■ Task details ■
Please copy out the lines below word for word, with nothing changed, and omit the pictures.

** Extracted material follows **

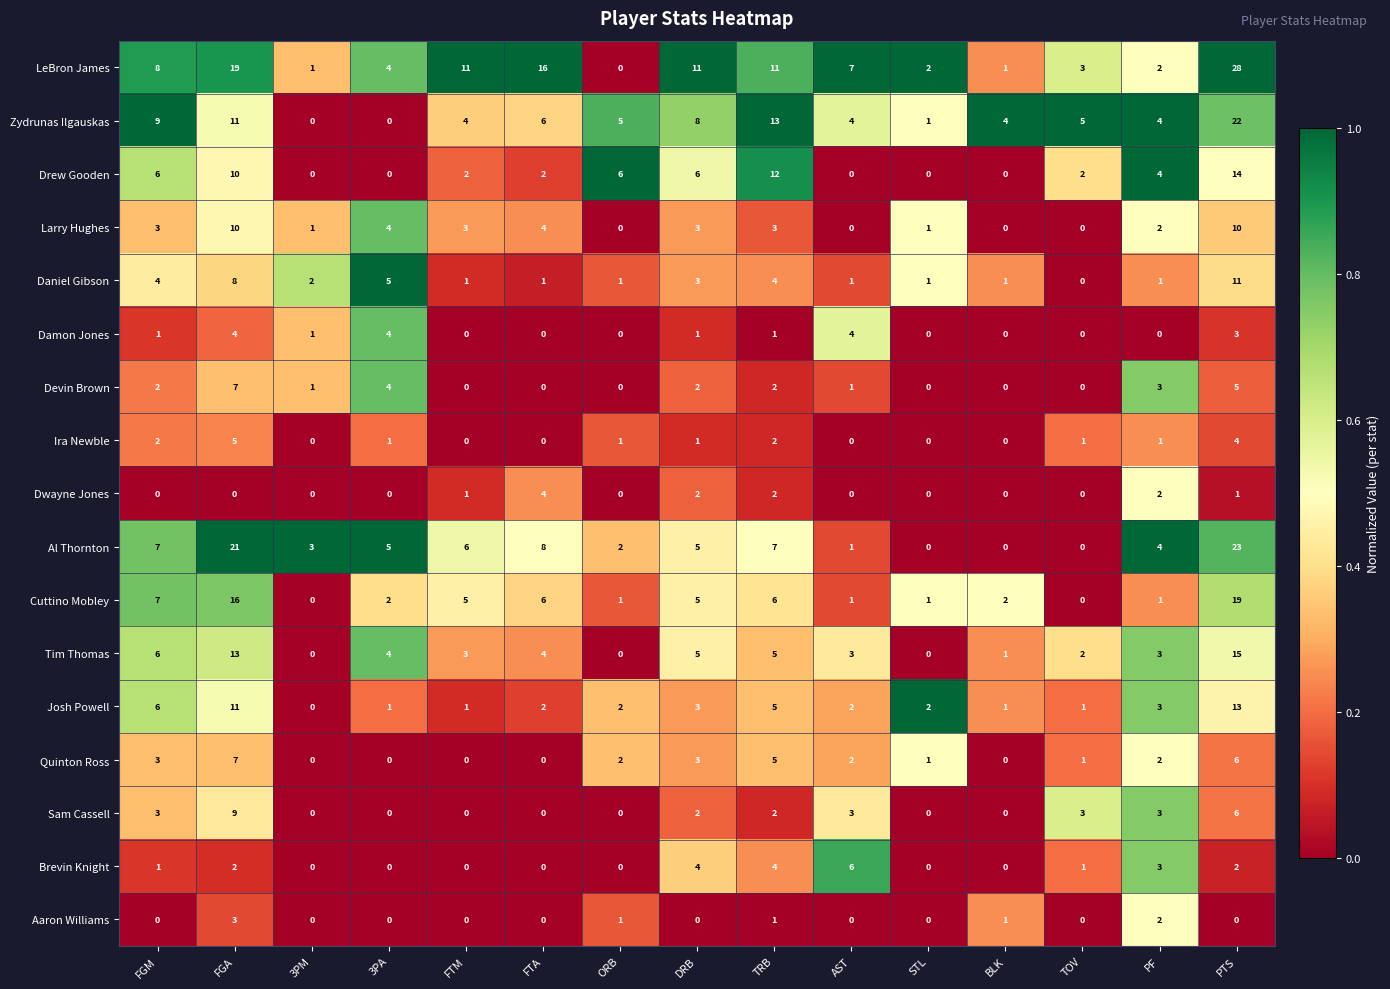

Between FTM and TRB, which series saw the biggest shift?

Drew Gooden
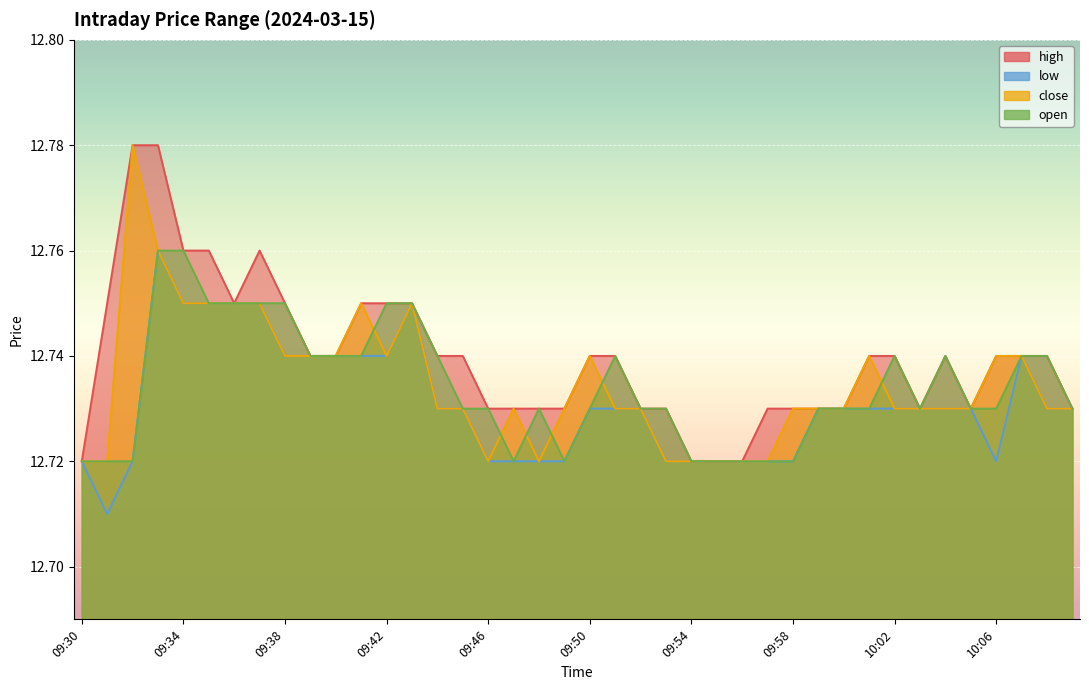

Reading right to left, what are all the values shown in this chart?

high: 12.7	12.7	12.7	12.7	12.7	12.7	12.7	12.7	12.7	12.7	12.7	12.7	12.7	12.7	12.7	12.7	12.7	12.7	12.7	12.7	12.7	12.7	12.7	12.7	12.7	12.7	12.8	12.8	12.8	12.7	12.7	12.8	12.8	12.8	12.8	12.8	12.8	12.8	12.8	12.7
low: 12.7	12.7	12.7	12.7	12.7	12.7	12.7	12.7	12.7	12.7	12.7	12.7	12.7	12.7	12.7	12.7	12.7	12.7	12.7	12.7	12.7	12.7	12.7	12.7	12.7	12.7	12.8	12.7	12.7	12.7	12.7	12.7	12.8	12.8	12.8	12.8	12.8	12.7	12.7	12.7
close: 12.7	12.7	12.7	12.7	12.7	12.7	12.7	12.7	12.7	12.7	12.7	12.7	12.7	12.7	12.7	12.7	12.7	12.7	12.7	12.7	12.7	12.7	12.7	12.7	12.7	12.7	12.8	12.7	12.8	12.7	12.7	12.7	12.8	12.8	12.8	12.8	12.8	12.8	12.7	12.7
open: 12.7	12.7	12.7	12.7	12.7	12.7	12.7	12.7	12.7	12.7	12.7	12.7	12.7	12.7	12.7	12.7	12.7	12.7	12.7	12.7	12.7	12.7	12.7	12.7	12.7	12.7	12.8	12.8	12.7	12.7	12.7	12.8	12.8	12.8	12.8	12.8	12.8	12.7	12.7	12.7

** End of Extracted material **

■ Written answer ■
Between FTM and TRB, which series saw the biggest shift?

Drew Gooden

Reading right to left, what are all the values shown in this chart?

high: 12.7	12.7	12.7	12.7	12.7	12.7	12.7	12.7	12.7	12.7	12.7	12.7	12.7	12.7	12.7	12.7	12.7	12.7	12.7	12.7	12.7	12.7	12.7	12.7	12.7	12.7	12.8	12.8	12.8	12.7	12.7	12.8	12.8	12.8	12.8	12.8	12.8	12.8	12.8	12.7
low: 12.7	12.7	12.7	12.7	12.7	12.7	12.7	12.7	12.7	12.7	12.7	12.7	12.7	12.7	12.7	12.7	12.7	12.7	12.7	12.7	12.7	12.7	12.7	12.7	12.7	12.7	12.8	12.7	12.7	12.7	12.7	12.7	12.8	12.8	12.8	12.8	12.8	12.7	12.7	12.7
close: 12.7	12.7	12.7	12.7	12.7	12.7	12.7	12.7	12.7	12.7	12.7	12.7	12.7	12.7	12.7	12.7	12.7	12.7	12.7	12.7	12.7	12.7	12.7	12.7	12.7	12.7	12.8	12.7	12.8	12.7	12.7	12.7	12.8	12.8	12.8	12.8	12.8	12.8	12.7	12.7
open: 12.7	12.7	12.7	12.7	12.7	12.7	12.7	12.7	12.7	12.7	12.7	12.7	12.7	12.7	12.7	12.7	12.7	12.7	12.7	12.7	12.7	12.7	12.7	12.7	12.7	12.7	12.8	12.8	12.7	12.7	12.7	12.8	12.8	12.8	12.8	12.8	12.8	12.7	12.7	12.7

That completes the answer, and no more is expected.